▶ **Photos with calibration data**
[Start of section]

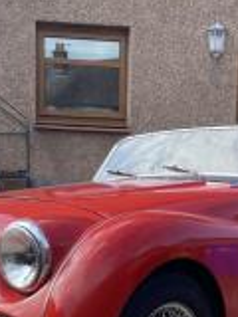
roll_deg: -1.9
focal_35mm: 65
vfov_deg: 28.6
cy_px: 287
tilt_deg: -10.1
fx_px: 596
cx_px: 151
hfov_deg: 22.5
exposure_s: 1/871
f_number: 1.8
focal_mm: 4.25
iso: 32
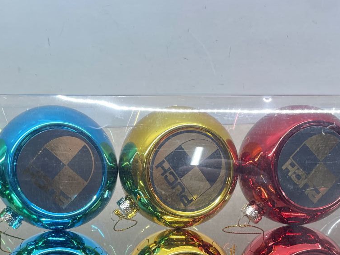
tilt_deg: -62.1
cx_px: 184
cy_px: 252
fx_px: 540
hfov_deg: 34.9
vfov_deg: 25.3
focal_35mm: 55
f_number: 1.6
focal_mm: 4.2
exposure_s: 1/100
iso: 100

[End of section]

▶ **TASK TO COMPLETE**
Write out all of the data above exactly, pictures excluded.

▶ **TASK SOLUTION**
roll_deg: -1.9
focal_35mm: 65
vfov_deg: 28.6
cy_px: 287
tilt_deg: -10.1
fx_px: 596
cx_px: 151
hfov_deg: 22.5
exposure_s: 1/871
f_number: 1.8
focal_mm: 4.25
iso: 32
tilt_deg: -62.1
cx_px: 184
cy_px: 252
fx_px: 540
hfov_deg: 34.9
vfov_deg: 25.3
focal_35mm: 55
f_number: 1.6
focal_mm: 4.2
exposure_s: 1/100
iso: 100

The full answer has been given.